YOUR GOAL » Can you express the material below as a two-column CSV with the headers text and answer, one row for every answer it contains, placing the matching text and its answer each in a single quoted field with line breaks turned into spaces?
- - -
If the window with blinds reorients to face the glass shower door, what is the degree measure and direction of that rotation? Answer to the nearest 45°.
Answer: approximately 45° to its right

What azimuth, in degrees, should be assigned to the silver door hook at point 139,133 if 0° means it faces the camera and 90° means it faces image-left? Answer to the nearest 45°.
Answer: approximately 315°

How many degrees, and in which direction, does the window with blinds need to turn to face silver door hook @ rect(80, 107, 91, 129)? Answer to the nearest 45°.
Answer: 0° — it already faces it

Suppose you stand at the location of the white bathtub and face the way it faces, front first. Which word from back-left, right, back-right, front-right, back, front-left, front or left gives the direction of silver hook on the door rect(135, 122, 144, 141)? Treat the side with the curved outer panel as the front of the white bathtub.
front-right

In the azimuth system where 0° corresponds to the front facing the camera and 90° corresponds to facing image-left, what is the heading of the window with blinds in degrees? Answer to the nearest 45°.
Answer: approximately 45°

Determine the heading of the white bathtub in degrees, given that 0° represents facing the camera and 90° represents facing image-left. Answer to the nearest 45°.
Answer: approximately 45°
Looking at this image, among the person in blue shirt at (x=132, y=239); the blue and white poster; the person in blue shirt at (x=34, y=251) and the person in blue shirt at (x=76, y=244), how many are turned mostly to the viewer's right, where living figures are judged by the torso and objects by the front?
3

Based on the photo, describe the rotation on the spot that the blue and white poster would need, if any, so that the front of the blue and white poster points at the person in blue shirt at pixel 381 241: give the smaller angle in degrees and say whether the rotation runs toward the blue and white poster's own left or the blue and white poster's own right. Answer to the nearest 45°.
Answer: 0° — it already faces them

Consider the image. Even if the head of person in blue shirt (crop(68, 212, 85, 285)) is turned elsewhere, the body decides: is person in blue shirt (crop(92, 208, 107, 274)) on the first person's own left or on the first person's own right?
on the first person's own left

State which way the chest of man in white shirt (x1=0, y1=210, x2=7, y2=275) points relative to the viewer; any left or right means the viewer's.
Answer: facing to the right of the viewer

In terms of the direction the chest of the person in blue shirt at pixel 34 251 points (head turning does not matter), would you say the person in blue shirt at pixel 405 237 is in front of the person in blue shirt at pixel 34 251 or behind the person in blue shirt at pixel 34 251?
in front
- - -
WORKED SOLUTION »
text,answer
"If the window with blinds reorients to face the glass shower door, what is the degree measure and direction of that rotation? Answer to the nearest 45°. Answer:","approximately 45° to its right"
"What azimuth, in degrees, should be assigned to the silver door hook at point 139,133 if 0° means it faces the camera and 90° means it faces image-left? Answer to the nearest 45°. Answer:","approximately 315°"
"How many degrees, and in which direction, does the window with blinds need to turn to face silver door hook @ rect(80, 107, 91, 129)? Answer to the nearest 45°. Answer:","0° — it already faces it"
"Suppose you stand at the location of the white bathtub and face the way it faces, front first. Which word from back-left, right, back-right, front-right, back, front-left, front or left gives the direction of silver hook on the door rect(135, 122, 144, 141)? Treat the side with the curved outer panel as the front of the white bathtub.","front-right"
"In the azimuth system where 0° corresponds to the front facing the camera and 90° corresponds to facing image-left, what is the heading of the window with blinds in degrees? Answer to the nearest 45°. Answer:","approximately 45°"
"Determine the heading of the white bathtub in degrees, given that 0° represents facing the camera and 90° represents facing image-left. Answer to the nearest 45°. Answer:","approximately 45°"
"Looking at this image, among the person in blue shirt at (x=132, y=239); the blue and white poster; the person in blue shirt at (x=34, y=251) and the person in blue shirt at (x=76, y=244), how many are turned mostly to the viewer's right, where living figures are judged by the torso and objects by the front?","3"
"Based on the photo, describe the rotation on the spot that the blue and white poster would need, if any, so that the front of the blue and white poster points at the person in blue shirt at pixel 381 241: give the smaller angle in degrees and say whether the rotation runs toward the blue and white poster's own left or the blue and white poster's own right. Answer to the nearest 45°. Answer:","0° — it already faces them"
"Consider the image. Even if the head of person in blue shirt (crop(68, 212, 85, 285)) is turned elsewhere, the body decides: is person in blue shirt (crop(92, 208, 107, 274)) on the first person's own left or on the first person's own right?","on the first person's own left"
"State which way the chest of man in white shirt (x1=0, y1=210, x2=7, y2=275) points relative to the viewer; any left or right means the viewer's. Answer:","facing to the right of the viewer"
"In terms of the direction the chest of the person in blue shirt at pixel 34 251 points (head turning does not matter), would you say the person in blue shirt at pixel 405 237 is in front of the person in blue shirt at pixel 34 251 or behind the person in blue shirt at pixel 34 251?","in front"